- - - - - - - - - - - - -

Wednesday, October 29, 2008

When a lack of service is sold as service


DIY to beat check-in queues
Air New Zealand domestic travellers will from Monday be able to print bag tags, drop their luggage directly on to a conveyor belt, and get their boarding pass using their mobile phone. The new self-service approach, designed to speed up the check-in and boarding process, will see almost 40 check-in kiosks replace many traditional service desks at Auckland airport.

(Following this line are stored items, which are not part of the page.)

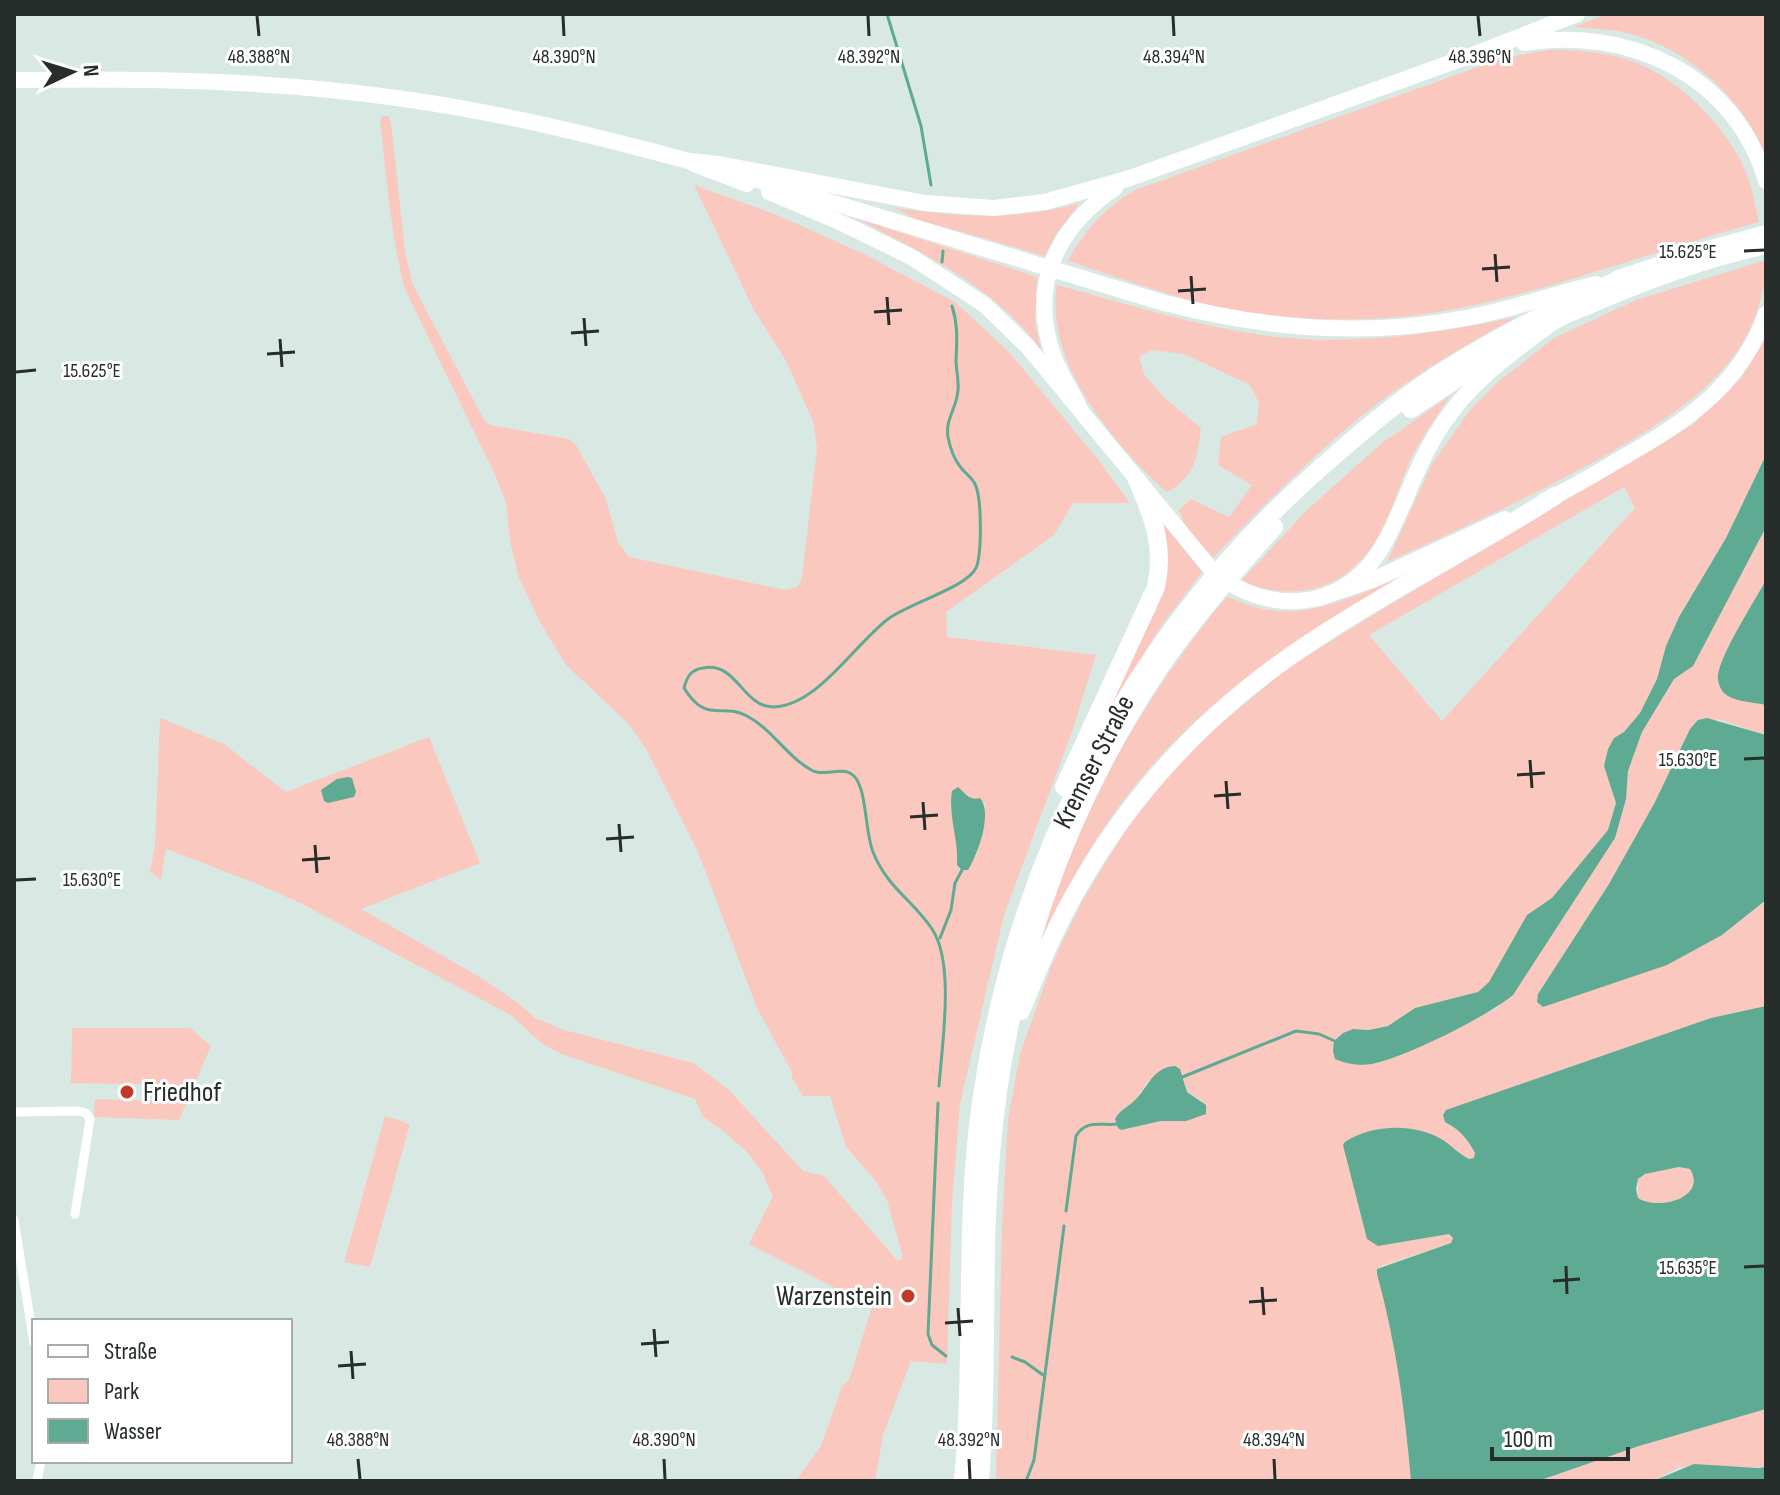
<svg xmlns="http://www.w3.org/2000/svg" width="1780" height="1495" font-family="'Sofia Sans Condensed',sans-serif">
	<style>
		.green { fill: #fac8bf; fill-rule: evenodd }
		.water { fill: #5eaa92; fill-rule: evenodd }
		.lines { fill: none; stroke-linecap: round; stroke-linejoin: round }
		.stream { stroke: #5eaa92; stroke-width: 3 }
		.minor { stroke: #fff; stroke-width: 9 }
		.primary { stroke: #fff; stroke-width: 16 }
		.trunk { stroke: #fff; stroke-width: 16 }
		.motorway { stroke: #fff; stroke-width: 18 }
		.ticks { fill: none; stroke: #262d2b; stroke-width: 3 }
		.poi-dot { fill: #c33726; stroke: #fff; stroke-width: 3 }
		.labels { text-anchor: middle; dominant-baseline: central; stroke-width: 6; stroke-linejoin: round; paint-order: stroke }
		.street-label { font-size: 28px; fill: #262d2b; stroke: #fff }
		.poi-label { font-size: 28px; fill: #262d2b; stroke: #fff; text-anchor: start }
		.ticks-label { font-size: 20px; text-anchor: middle; fill: #262d2b; stroke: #fff; stroke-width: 6; stroke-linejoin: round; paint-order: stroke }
	</style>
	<rect width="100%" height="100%" fill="#d8e9e3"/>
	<!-- green -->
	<g class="green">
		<path d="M1607,14H1766V157C1746,101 1688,49 1631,34C1612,29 1593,29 1574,27Z"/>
		<path d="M1549,50C1576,50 1604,52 1629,60C1676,76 1724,123 1744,168C1752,185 1755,204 1759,222C1655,250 1555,290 1449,310C1386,322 1318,322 1255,313C1191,305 1129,281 1068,261C1085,230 1104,208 1135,190L1503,58Z"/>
		<path d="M383,116H388L391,122L405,252L413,285L484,420L490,425L569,439L576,445L605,497L618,542L629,557L786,590L797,587L802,578L817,448L813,421L786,361L754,310L694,185L777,215L862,253L955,302L1010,353L1100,462L1130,503H1073L1054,535L946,612L947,637L1096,655L1073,729L1004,915L960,1104L952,1202L947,1364L911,1361L883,1435L875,1481H796L821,1446L842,1386L849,1380L872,1307L749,1244L773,1197L762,1172L747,1152L725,1132L703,1117L695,1099L561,1054L544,1045L509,1014L300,903L258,884L166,849L161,880L150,872L155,845L160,718L224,744L286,792L429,737L480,863L361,909L483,979L518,1003L535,1018L564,1030L693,1063L729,1090L803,1171L824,1176L898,1261L903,1258L887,1200L875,1180L846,1147L830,1096H803L792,1078V1072L757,1008L698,852L646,749L629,724L566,665L540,622L519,578L510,541L506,503L496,477L404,287C391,232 386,176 380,120ZM962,790L966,796L985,803V815L977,855L957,865L958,850L950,804Z"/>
		<path d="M1080,203L1056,234L1045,256L916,219L894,208C960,217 1016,221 1080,203Z"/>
		<path d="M856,218L1037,277L1035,322L1041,350C994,286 924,254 856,218Z"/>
		<path d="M1766,260C1766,293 1753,331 1733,357C1700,400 1654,427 1608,454C1536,495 1462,528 1387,562L1432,464L1470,410L1499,381L1554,338L1636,300Z"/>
		<path d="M1057,285C1120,302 1183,322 1248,333C1338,348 1427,336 1516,317C1462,347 1408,378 1360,417C1307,461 1260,509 1213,558L1186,528L1179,510L1191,499L1229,517L1252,485L1218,465L1221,437L1257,424L1259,403L1250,385L1184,354L1152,350L1139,357L1145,376L1165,398L1201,428C1197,458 1195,477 1167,492C1113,444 1044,361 1057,285Z"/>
		<path d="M1766,335V455L1726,538L1679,617L1666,646L1657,679L1640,713L1624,732L1614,738L1608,749L1604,766L1616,803L1608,830L1552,898L1527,915L1489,982L1478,992L1415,1008L1388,1026L1369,1030L1353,1029L1343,1033L1334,1041L1368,1065L1390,1059L1497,1008L1615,838L1626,799L1628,771L1642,732L1674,679L1693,665L1766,527V580L1736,633L1734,698L1766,705V735L1718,719L1690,729L1655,802L1609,884L1538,994L1537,1002L1722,935L1766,900V1006L1711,1018L1459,1129L1475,1153L1474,1158L1469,1159C1459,1154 1452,1145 1443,1140C1426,1131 1404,1129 1385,1128L1378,1246L1449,1234L1454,1238L1451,1243L1381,1266L1377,1269L1391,1324L1407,1431L1411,1481H996L1002,1226L1008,1119L1020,1054L1052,964L1082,901L1125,831L1147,800L1203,739L1286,669L1391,604L1692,425L1741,378ZM1624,487L1635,508L1442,721L1369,635ZM1183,1076L1187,1092L1203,1101L1186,1121H1161L1121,1130L1118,1114L1134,1102L1149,1080Z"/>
		<path d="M1451,395C1436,417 1420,439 1409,463C1400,484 1393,506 1384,526C1354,586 1302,606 1241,581L1308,509L1382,443Z"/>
		<path d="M1163,523L1202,572L1161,626L1094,735L1157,608C1167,579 1171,553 1163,523Z"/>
		<path d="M1401,577C1286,645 1185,709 1108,822C1082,859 1062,899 1042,939C1077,812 1144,697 1227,596C1239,601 1251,607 1263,609C1310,619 1358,595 1401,577Z"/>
		<path d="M72,1028H190L211,1046L179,1120L94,1117L95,1099L168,1101L169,1085L71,1083Z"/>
		<path d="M385,1116L410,1124L370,1267L344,1262Z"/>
		<path d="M1679,1167L1690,1169C1708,1198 1657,1211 1638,1198V1179L1645,1174Z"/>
		<path d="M1766,1409V1467H1680L1653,1481H1538L1639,1446Z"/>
	</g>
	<!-- water -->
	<g class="water">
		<path d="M1766,455V527L1693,666L1674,679L1642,732L1628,771L1626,799L1615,838L1513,995C1486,1017 1406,1057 1372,1064C1361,1066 1346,1064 1335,1059L1333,1051L1334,1041L1343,1033L1353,1029L1369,1030L1388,1026L1415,1008L1478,992L1489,982L1527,915L1552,898L1608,830L1616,803L1604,766L1608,749L1614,738L1624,732L1640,713L1657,679L1666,646L1679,617L1726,538Z"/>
		<path d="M1766,580V705C1754,702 1733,702 1724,693C1720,689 1717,680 1718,675C1721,653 1754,602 1766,580Z"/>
		<path d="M1707,718L1766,735V900L1722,935L1667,965L1543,1007L1537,1002L1538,994L1609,884L1655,802L1690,729L1698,720Z"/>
		<path d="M348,777L352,778L356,792L354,797L328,803L324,801L321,790L337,779Z"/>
		<path d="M958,787C966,793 968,801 980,798C993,813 978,854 968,870H962L957,865C959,840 948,816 952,791Z"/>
		<path d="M1766,1006V1409L1639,1446L1538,1481H1411C1405,1411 1396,1342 1377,1274V1269L1451,1243L1453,1238L1449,1234L1378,1246L1367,1239L1343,1145L1345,1142C1373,1124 1414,1123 1443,1140C1452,1146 1459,1154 1469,1159L1474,1158L1475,1153C1467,1138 1460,1130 1445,1122L1443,1115L1446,1110L1711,1018ZM1679,1167L1690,1169C1708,1198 1657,1211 1638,1198L1636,1189L1638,1179L1645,1174Z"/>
		<path d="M1175,1066L1180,1069L1187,1092L1206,1105V1114L1186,1121H1161L1121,1130L1118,1128L1115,1119C1119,1111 1126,1108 1133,1102C1148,1089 1152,1067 1175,1066Z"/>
		<path d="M1694,1464L1758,1468L1766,1467V1481H1653Z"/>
	</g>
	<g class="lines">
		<!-- stream -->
		<g class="stream">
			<path d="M887,14L921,126L931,185"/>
			<path d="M942,262L943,251"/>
			<path d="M940,938L951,910L955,883L962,870"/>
			<path d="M1180,1078L1296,1031L1319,1034L1337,1042"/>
			<path d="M939,1086C942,1044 955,963 932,929C913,900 888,889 873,852C865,833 867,789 854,776C843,765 825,777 813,771C787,757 772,729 747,716C721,702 707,725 684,688C687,677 690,670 703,668C737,661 743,708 774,707C818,705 854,645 888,619C909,603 966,588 976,568C982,554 982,498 975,484C971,476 963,472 959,465C953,457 950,447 948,437C945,419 957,408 958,390C959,380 956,370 956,360C957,340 958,325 952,306"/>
			<path d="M938,1103L928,1334L932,1345L946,1356"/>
			<path d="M1066,1211L1076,1136C1086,1119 1101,1126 1118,1124"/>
			<path d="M1012,1357L1025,1362L1043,1375"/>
			<path d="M1026,1481L1034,1460L1064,1226"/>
		</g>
		<!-- minor -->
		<g class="minor">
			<path d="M14,1112L78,1111L86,1113L90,1119L75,1214"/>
			<path d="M14,1220L34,1343"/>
			<path d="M37,1481L41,1461"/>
		</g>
		<!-- primary -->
		<g class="primary">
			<path d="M14,80C143,78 269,80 397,98C500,112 600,137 700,164"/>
			<path d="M694,164L747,184"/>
			<path d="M738,174L1161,302C1264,329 1366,338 1471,317C1513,309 1554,294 1596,284"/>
			<path d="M769,192L844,224L913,258L985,305L1028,347L1211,569C1263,615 1339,614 1379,552C1402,516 1412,474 1434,438C1448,414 1467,391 1488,373C1506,357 1526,342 1545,328C1558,317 1578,311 1594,304C1649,280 1707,259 1766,246"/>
			<path d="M1618,278L1697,252L1766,233"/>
		</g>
		<!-- trunk -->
		<g class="trunk">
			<path d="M1524,43C1627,26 1735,74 1766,181"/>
			<path d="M689,161L719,164L925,203L994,208L1045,202L1130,178L1483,51L1577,14"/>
			<path d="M1079,407C1072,390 1060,375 1054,357C1028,287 1056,228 1115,188"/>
			<path d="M1544,501C1568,490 1592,476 1615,462C1680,426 1740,388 1766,314"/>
			<path d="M1319,598L1375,579L1505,519"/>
		</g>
		<!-- motorway -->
		<g class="motorway">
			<path d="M1411,409L1484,361L1545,327"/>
			<path d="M1064,787L1156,587C1165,546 1153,517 1137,480"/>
			<path d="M1021,1011C1037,972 1053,932 1074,895C1132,791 1212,707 1311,642C1390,589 1476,547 1555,496"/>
			<path d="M963,1481C975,1352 963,1222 982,1095C1020,844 1141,621 1333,457C1368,426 1405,395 1445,370C1504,333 1566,302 1630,275"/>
			<path d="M980,1481C989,1372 981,1263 991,1154C1005,984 1061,816 1156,673C1191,621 1232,574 1274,527"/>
		</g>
	</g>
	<!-- ticks -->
	<path class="ticks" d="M257,16L259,36M563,16L564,36M868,16L869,36M1173,16L1174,36M1478,16L1480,36M1744,251L1764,250M1495,254L1497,282M1482,269L1510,267M1191,276L1193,304M1178,291L1206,289M887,297L889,325M874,312L902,310M584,318L586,346M571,333L599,331M280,339L282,367M267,354L295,352M16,372L36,370M1744,759L1764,758M1530,760L1532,788M1517,775L1545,773M1226,781L1228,809M1214,796L1241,794M923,802L925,830M910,817L938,815M619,824L621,852M606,839L634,837M315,845L317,873M302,860L330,858M16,880L36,879M1566,1266L1567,1294M1744,1267L1764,1266M1553,1281L1580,1279M1262,1287L1264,1315M1249,1302L1277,1300M958,1308L960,1336M945,1323L973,1321M654,1329L656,1357M641,1344L669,1342M351,1351L353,1379M338,1366L366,1364M358,1459L360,1479M664,1459L665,1479M969,1459L970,1479M1274,1459L1275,1479"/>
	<!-- markers -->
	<g class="poi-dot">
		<circle cx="127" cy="1092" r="8"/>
		<circle cx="908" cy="1296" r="8"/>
	</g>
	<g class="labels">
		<!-- street labels -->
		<g class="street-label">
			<text transform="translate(1094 762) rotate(-63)">Kremser Straße</text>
		</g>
		<!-- poi labels -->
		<g class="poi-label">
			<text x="143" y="1092">Friedhof</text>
			<text x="892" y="1296" text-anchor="end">Warzenstein</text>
		</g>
	</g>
	<g class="ticks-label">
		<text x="259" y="63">48.388°N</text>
		<text x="564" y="63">48.390°N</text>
		<text x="869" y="63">48.392°N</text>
		<text x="1174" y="63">48.394°N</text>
		<text x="1480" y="63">48.396°N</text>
		<text x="1688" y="258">15.625°E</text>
		<text x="92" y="377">15.625°E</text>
		<text x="1688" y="766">15.630°E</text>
		<text x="92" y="886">15.630°E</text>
		<text x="1688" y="1274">15.635°E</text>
		<text x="358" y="1446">48.388°N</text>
		<text x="664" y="1446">48.390°N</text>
		<text x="969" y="1446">48.392°N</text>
		<text x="1274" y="1446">48.394°N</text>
	</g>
	<!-- border -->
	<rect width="1780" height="1495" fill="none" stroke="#262d2b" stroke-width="32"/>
	<!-- legend -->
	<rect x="32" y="1319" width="260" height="144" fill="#ffffff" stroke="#a8abaa" stroke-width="2"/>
	<rect x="48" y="1345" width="40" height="12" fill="#ffffff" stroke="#a8abaa" stroke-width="2"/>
	<text x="104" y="1359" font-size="24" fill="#262d2b">Straße</text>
	<rect x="48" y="1379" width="40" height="24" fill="#fac8bf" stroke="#a8abaa" stroke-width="2"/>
	<text x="104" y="1399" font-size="24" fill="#262d2b">Park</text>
	<rect x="48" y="1419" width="40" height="24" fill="#5eaa92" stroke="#a8abaa" stroke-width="2"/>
	<text x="104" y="1439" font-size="24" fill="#262d2b">Wasser</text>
	<!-- north arrow -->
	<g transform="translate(72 72) rotate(86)" stroke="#ffffff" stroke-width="6" paint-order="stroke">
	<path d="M0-6L14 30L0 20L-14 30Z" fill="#262d2b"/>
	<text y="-12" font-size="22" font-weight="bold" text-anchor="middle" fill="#262d2b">N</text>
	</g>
	<!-- scale -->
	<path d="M1492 1447v12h136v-12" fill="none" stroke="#262d2b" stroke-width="4"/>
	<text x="1504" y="1447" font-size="24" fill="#262d2b" stroke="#ffffff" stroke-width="6" paint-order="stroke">100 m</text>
</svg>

Isn’t it incredible how a lack of service can be sold by Air NZ as a service and because Air NZ has so much advertising power when they crack the whip, all the media dutifully follow through and mouth the lines. How can having to check your own luggage and boarding pass be a service? The claim is this will cut down waiting time, I have rarely had to wait very long to board a domestic flight and the responsibility is the check in persons where as the responsibility is dumped on the passenger and sold as a ‘service’. Incredible!

4 Comments:

At 29/10/08 10:54 am, Blogger Paul said...

speed things up HA! ever stood in line for one of those fancy 'self checkouts'? soo many just don't fucking get it, or they take forever to find the barcode and scan it, or they can't find which type of apple they have in the menus. Or they can't see the sign that says 'put cash in this slot'.

Bah.

 
At 29/10/08 1:56 pm, Anonymous Anonymous said...

If you are going to work on the 7.30 am flight to Wellington, the last thing you want to be doing is standing in a queue for check-in. The self service systems that Air NZ is introducing are aimed squarely at frequent flyers, who don’t want to wait in line whilst Ethel from Masterton is checked in for her first flight in forty years. All these business types want is to get their snouts into the Koru Lounge trough as quick as possible.

The only thing that is incredible is your knee-jerk, anti-corporate reaction that shows a lack of experience and understanding of the needs of different sorts of customers. Something a recently graduated, silly girly, fresh from AUT Journalism School baby reporter for the Granny Herald would be proud of.

What’s more important, and the question you should have asked, is what’s going to happen to the front line Air NZ employees who are seeing a dramatic change in their roles? All these guys have are the oily assurances from Air NZ CEO Rob Fyfe that their jobs are safe and that no redundancies are forecast.
What’s going to happen when the inevitable cutbacks happen? Are we going to see job dis-establishment or redundancies? Why haven’t the unions said anything?

 
At 29/10/08 3:16 pm, Blogger Steve Withers said...

I've used these kiosks in Toronto and Vancouver. They certainly did speed things up. You just walk up to them and point and click until they spit out a boarding pass. Most useful for domestic travel where passports aren't a factor.

 
At 31/10/08 1:47 am, Anonymous Anonymous said...

Just go business class Bomber, I find NZ business class pretty good. Apart from anything else keeps me away from the NZ riff raff.